Gregory finishes his drink, pushes his chair back. “Excuse me.”

Neither of us look up as he retreats into the house. Helena’s eyes are on her plate as I move her hands, taking a forkful of spaghetti and rolling it against the spoon.

“Like this,” I say, turning it, holding the forkful out to her.

She keeps her gaze on mine for a moment, and this gesture, if she accepts this, it means more than that forkful.

Helena opens her mouth and I feel a sense of relief. It’s strange and not what I expect to feel.

I let her slide her hands out from beneath mine and prepare another bite for her.

She opens when I offer it, and takes the next bite too, and the one after that.

“It’s enough.” She says once the plate is half-eaten. She picks up her napkin and wipes her mouth. “Thank you.”

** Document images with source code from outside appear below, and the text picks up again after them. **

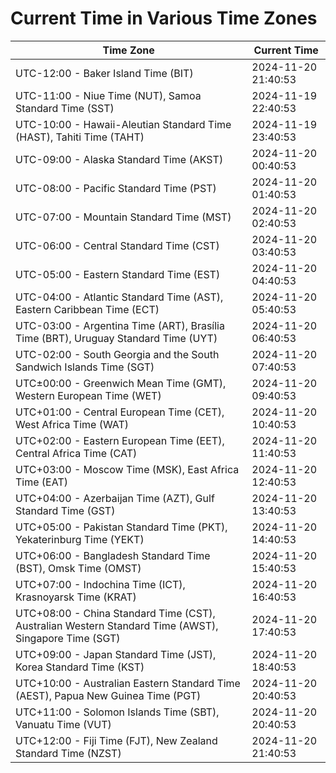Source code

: # Current Time in Various Time Zones

| Time Zone | Current Time |
|-----------|--------------|
| UTC-12:00 - Baker Island Time (BIT) | 2024-11-20 21:40:53 |
| UTC-11:00 - Niue Time (NUT), Samoa Standard Time (SST) | 2024-11-19 22:40:53 |
| UTC-10:00 - Hawaii-Aleutian Standard Time (HAST), Tahiti Time (TAHT) | 2024-11-19 23:40:53 |
| UTC-09:00 - Alaska Standard Time (AKST) | 2024-11-20 00:40:53 |
| UTC-08:00 - Pacific Standard Time (PST) | 2024-11-20 01:40:53 |
| UTC-07:00 - Mountain Standard Time (MST) | 2024-11-20 02:40:53 |
| UTC-06:00 - Central Standard Time (CST) | 2024-11-20 03:40:53 |
| UTC-05:00 - Eastern Standard Time (EST) | 2024-11-20 04:40:53 |
| UTC-04:00 - Atlantic Standard Time (AST), Eastern Caribbean Time (ECT) | 2024-11-20 05:40:53 |
| UTC-03:00 - Argentina Time (ART), Brasília Time (BRT), Uruguay Standard Time (UYT) | 2024-11-20 06:40:53 |
| UTC-02:00 - South Georgia and the South Sandwich Islands Time (SGT) | 2024-11-20 07:40:53 |
| UTC±00:00 - Greenwich Mean Time (GMT), Western European Time (WET) | 2024-11-20 09:40:53 |
| UTC+01:00 - Central European Time (CET), West Africa Time (WAT) | 2024-11-20 10:40:53 |
| UTC+02:00 - Eastern European Time (EET), Central Africa Time (CAT) | 2024-11-20 11:40:53 |
| UTC+03:00 - Moscow Time (MSK), East Africa Time (EAT) | 2024-11-20 12:40:53 |
| UTC+04:00 - Azerbaijan Time (AZT), Gulf Standard Time (GST) | 2024-11-20 13:40:53 |
| UTC+05:00 - Pakistan Standard Time (PKT), Yekaterinburg Time (YEKT) | 2024-11-20 14:40:53 |
| UTC+06:00 - Bangladesh Standard Time (BST), Omsk Time (OMST) | 2024-11-20 15:40:53 |
| UTC+07:00 - Indochina Time (ICT), Krasnoyarsk Time (KRAT) | 2024-11-20 16:40:53 |
| UTC+08:00 - China Standard Time (CST), Australian Western Standard Time (AWST), Singapore Time (SGT) | 2024-11-20 17:40:53 |
| UTC+09:00 - Japan Standard Time (JST), Korea Standard Time (KST) | 2024-11-20 18:40:53 |
| UTC+10:00 - Australian Eastern Standard Time (AEST), Papua New Guinea Time (PGT) | 2024-11-20 20:40:53 |
| UTC+11:00 - Solomon Islands Time (SBT), Vanuatu Time (VUT) | 2024-11-20 20:40:53 |
| UTC+12:00 - Fiji Time (FJT), New Zealand Standard Time (NZST) | 2024-11-20 21:40:53 |
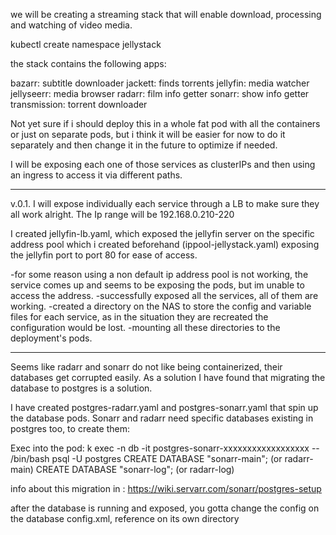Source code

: we will be creating a streaming stack that will enable download, processing and watching of video media.

kubectl create namespace jellystack

the stack contains the following apps:

bazarr: subtitle downloader
jackett: finds torrents
jellyfin: media watcher
jellyseerr: media browser
radarr: film info getter
sonarr: show info getter
transmission: torrent downloader


Not yet sure if i should deploy this in a whole fat pod with all the containers or just on separate pods, but i think it
will be easier for now to do it separately and then change it in the future to optimize if needed.

I will be exposing each one of those services as clusterIPs and then using an ingress to access it via different paths.

------------------

v.0.1.
I will expose individually each service through a LB to make sure they all work alright.
The Ip range will be 192.168.0.210-220

I created jellyfin-lb.yaml, which exposed the jellyfin server on the specific address pool which i created beforehand (ippool-jellystack.yaml)
exposing the jellyfin port to port 80 for ease of access.


-for some reason using a non default ip address pool is not working, the service comes up and seems to be exposing the pods, but im unable to access the address.
-successfully exposed all the services, all of them are working.
-created a directory on the NAS to store the config and variable files for each service, as in the situation they are recreated the configuration would be lost.
-mounting all these directories to the deployment's pods.


------------------

Seems like radarr and sonarr do not like being containerized, their databases get corrupted easily.
As a solution I have found that migrating the database to postgres is a solution.

I have created postgres-radarr.yaml and postgres-sonarr.yaml that spin up the database pods.
Sonarr and radarr need specific databases existing in postgres too, to create them:

Exec into the pod:
k exec -n db -it postgres-sonarr-xxxxxxxxxxxxxxxxxx -- /bin/bash
psql -U postgres
CREATE DATABASE "sonarr-main"; (or radarr-main)
CREATE DATABASE "sonarr-log"; (or radarr-log)

info about this migration in : https://wiki.servarr.com/sonarr/postgres-setup

after the database is running and exposed, you gotta change the config on the database config.xml, reference on its own directory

I set the utensils diagonally across her plate and put my hands on her shoulders, rub them, then move them to her arms.

She doesn’t pull away.

“Did you mean anything you said when we were in Verona?” she asks.

I pull her to her feet, turn her to me. I touch her cheek, cup her face. “Every word.”

I kiss her.

It’s soft, this tasting of her lips. Like it’s our first time.

I wrap one arm around her waist and cup the back of her head with the other and I nudge her lips apart, deepen the kiss, slide my hand down to cup her ass. She’s still tender there, I can tell by how she sucks in a breath.

But when I pull back, she shakes her head, wraps her hands around my neck, digging her fingernails into my shoulders.